Monash University’s Institute of Pharmaceutical Sciences tonight won the Challenge with its inhalant form of a hormone that reduces haemorrhage in women after childbirth.
Currently, the hormone oxytocin is injected, and therefore is limited in developing countries where the lack of refrigeration, needles and syringes and trained medical staff for administration are issues. This aerosol, dry powder form of oxytocin could be the answer.
“This is an outstanding example of Australian innovation at its best. It’s a new idea translated into a real-world benefit,” Mr Macfarlane said.
“All finalists in the Challenge can be proud of their efforts and many of these ideas have huge export potential. Many will go onto commercialisation and be among industry’s next success stories, creating economic and social benefits for Australia.”
The Innovation Challenge is a national search for great ideas in seven professional categories, and a backyard innovation category. Mr Macfarlane said the ideas, processes and products from all finalists were an inspiration to business and industry.
“Australia has a rich history of invention and technology development. Clever ways to boost national productivity and empower our industries and businesses start with ideas such as those that we see here in The Australian Innovation Challenge. The Challenge is great recognition for some very smart thinkers,” Mr Macfarlane said.
Mr Macfarlane said one key to lifting national productivity is increasing outputs and the Challenge and its competitors are focused on creating new opportunities and markets for the exciting technologies, products and services of the future.
This year’s winners and their ideas are listed on the Challenge website.
The Australian Government is creating the right business environment and conditions to help the nation’s innovators succeed and grow. This includes measures such as the R&D Tax Incentive, Enterprise Connect and Commercialisation Australia, which many of the finalists have accessed.
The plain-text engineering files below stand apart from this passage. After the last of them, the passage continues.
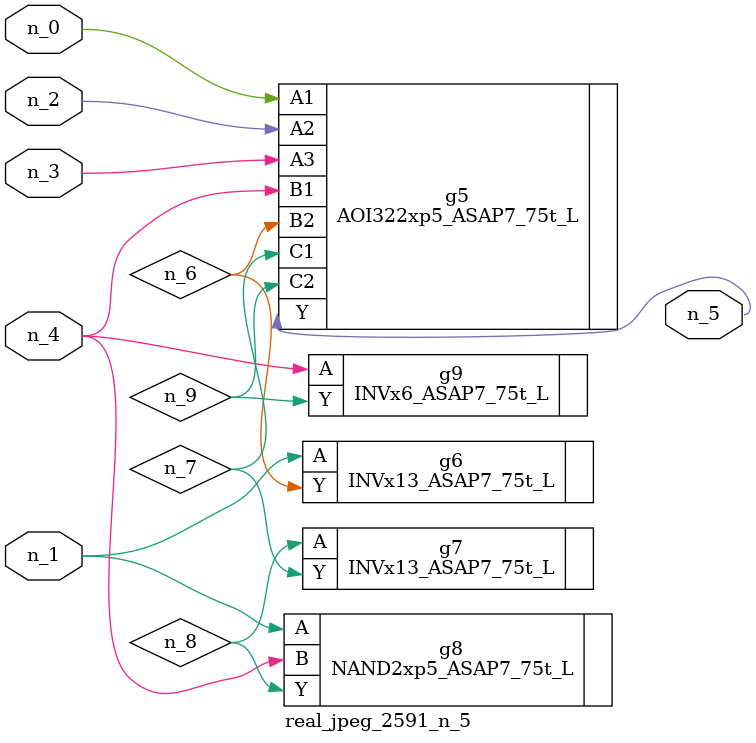
<source format=v>
module real_jpeg_2591_n_5 (n_4, n_0, n_1, n_2, n_3, n_5);

input n_4;
input n_0;
input n_1;
input n_2;
input n_3;

output n_5;

wire n_8;
wire n_6;
wire n_7;
wire n_9;

AOI322xp5_ASAP7_75t_L g5 ( 
.A1(n_0),
.A2(n_2),
.A3(n_3),
.B1(n_4),
.B2(n_6),
.C1(n_7),
.C2(n_9),
.Y(n_5)
);

INVx13_ASAP7_75t_L g6 ( 
.A(n_1),
.Y(n_6)
);

NAND2xp5_ASAP7_75t_L g8 ( 
.A(n_1),
.B(n_4),
.Y(n_8)
);

INVx6_ASAP7_75t_L g9 ( 
.A(n_4),
.Y(n_9)
);

INVx13_ASAP7_75t_L g7 ( 
.A(n_8),
.Y(n_7)
);


endmodule
</source>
The seven professional categories are: Environment, Agriculture and Food; Health; Community Services; Minerals and Energy; Manufacturing and Hi-tech Design; Information and Communication Technology; and Education.
Each category winner receives $5000. The Challenge’s overall winner receives $25,000. The Backyard Innovation category winner receives $10,000.
The Challenge is run by The Australian in partnership with Shell Australia with support from the Department of Industry and Innovation Australia.
Mr Macfarlane congratulated Shell Australia for its support of the Challenge and acknowledged the company’s own heavy investment in research and development in order to continually improve its business.